-- START OF Excerpt --

Pianist Romain Collin has been on a mystic voyage of his own, since leaving France at the age of 16 to study the world and the music spewing forth from it’s many springs, hollows, subterranean spaces, and expansive outer reaches.  Creating auditory landscapes that sound like much more accurate interpretations of the galaxies that space programs spend billions to glimpse from satellite feeds than those in aeronautical accounts, Collin hopes to eventually split his time between trio performance and movie scoring.  Graduate of the Thelonius Monk Institute of Jazz and a student of world music, Romain Collin fuses traditional improvisational techniques found in Jazz with the Electronic sensibilities of his sonic youth to create a star power that promises to transform itself into a pulsating crescendo of light and sound with the sole purpose of catapulting Collin from his perch in New York City to the strata of those musical innovators he has had the great fortune to learn from and work with closely.

Photo by Deneka Peniston

Please speak a bit about yourself and how you began playing piano.  Was your early training enhanced by any musical experiences you had outside of a classroom setting?

I am originally from France.  That’s where I was born and raised.  I started playing the piano when I was 5 or 6 years old.  My grandmother started teaching me classical piano and I eventually started more formal studies, which lasted for the next ten years or so.  When I was 16, I left France and started traveling and studying in different parts of the world.  I started working on Jazz by myself as a teenager and realized that there was so much to discover in improvising music, and eventually I ended up going to Berklee College of Music in Boston.  After that, I got into the Thelonius Monk Institute of Jazz.  I was really fortunate to get into the program, which is really selective.  The program consisted of a group of musicians put together by Herbie Hancock, Terence Blanchard, and Wayne Shorter.  We were based in Los Angeles.  I was fortunate to be playing with Walter Smith, Ambrose Akinmusure, Tim Green, and Phil Sanders.  Throughout the program we got to study with a lot of really incredible Jazz masters.  They also had the band tour, so we went out on the road with Herbie Hancock, Wayne Shorter, and Terence Blanchard.  It was intense, but it was incredible.  It was a very important time in my life to be able to be exposed to a lot of very different musical minds that all come from different schools of playing.  Since then, I’ve moved to New York.

Looking back on your life’s experiences to date, which would you say has had the biggest influence on your sound and approach to music?

I grew up in France and I am really influenced by Classical music and a classical approach in terms of how I play my instrument.  I love the piano as an instrument.  It’s a really complex and very rich instrument.  I keep working everyday to get a certain sound and tone out of it and I know that this aesthetic comes from my roots in Classical music.  At the same time, I was listening to a lot of Rock, Pop, and Electronic music growing up – like Björk and Radiohead.  Those things really had a big impact on my concepts as a composer in terms of combining electronic sounds with acoustic sounds.  Since I’ve been in the states over 10 years that has also been a life changing experience.  Jazz was born here and the way people both respect and play this music, and deal with this artform is incredible.

-- END OF Excerpt --
-- START OF Stored rows --

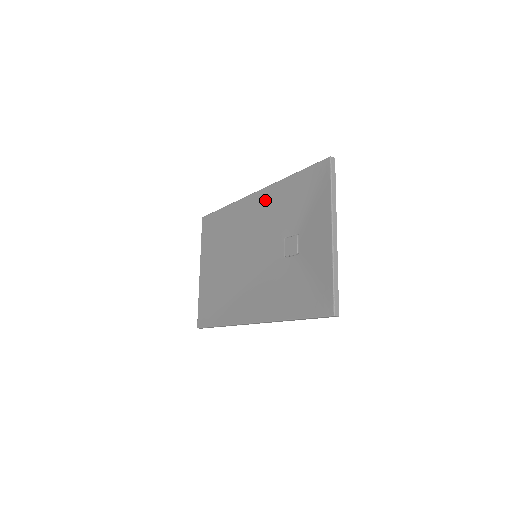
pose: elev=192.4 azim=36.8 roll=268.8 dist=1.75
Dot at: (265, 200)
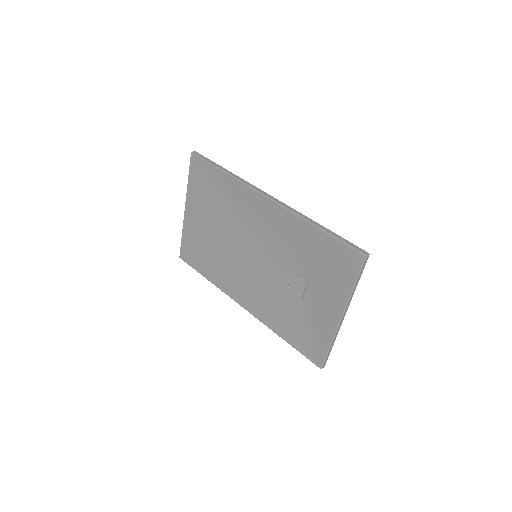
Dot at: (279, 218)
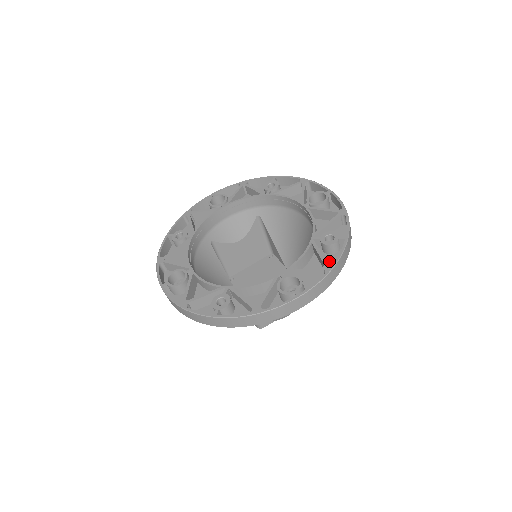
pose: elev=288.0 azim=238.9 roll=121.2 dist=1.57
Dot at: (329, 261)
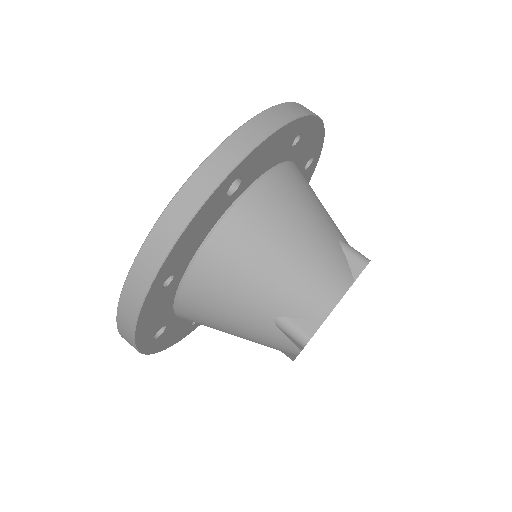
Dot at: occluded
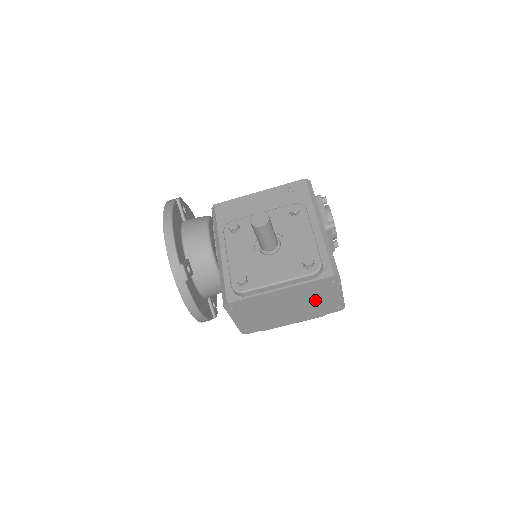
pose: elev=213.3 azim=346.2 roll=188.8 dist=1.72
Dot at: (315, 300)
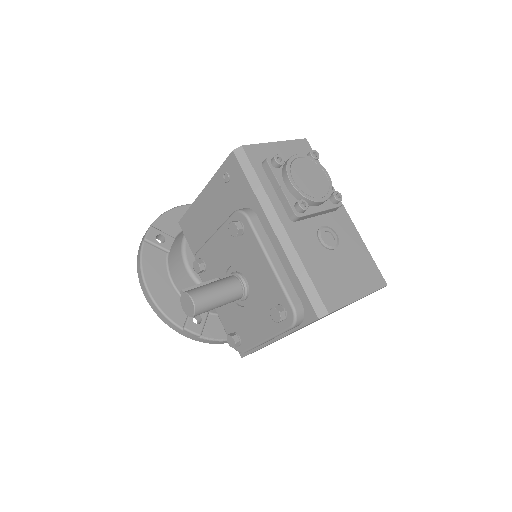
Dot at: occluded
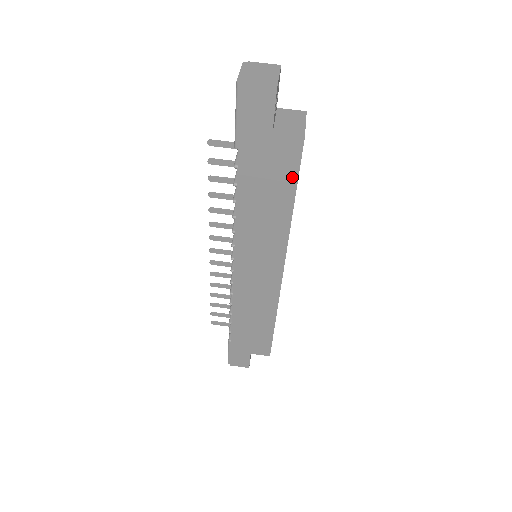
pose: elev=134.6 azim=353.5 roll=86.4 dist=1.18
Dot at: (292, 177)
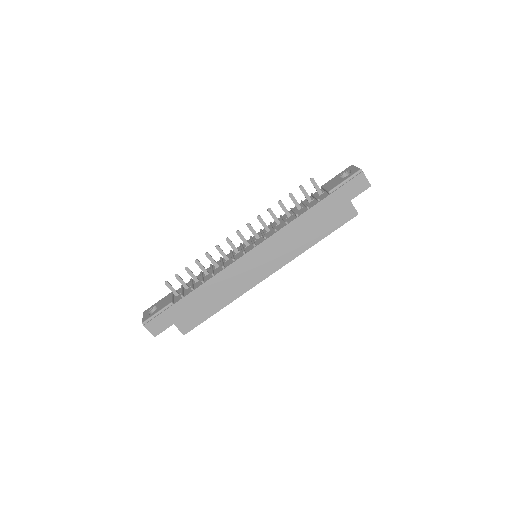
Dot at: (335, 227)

-- END OF Stored rows --

- [Task statement] In the interview with pianist Romain Collin, which musicians does he say he was fortunate to be playing with at the Thelonius Monk Institute of Jazz? List every one.

- [Final result] Walter Smith, Ambrose Akinmusure, Tim Green, Phil Sanders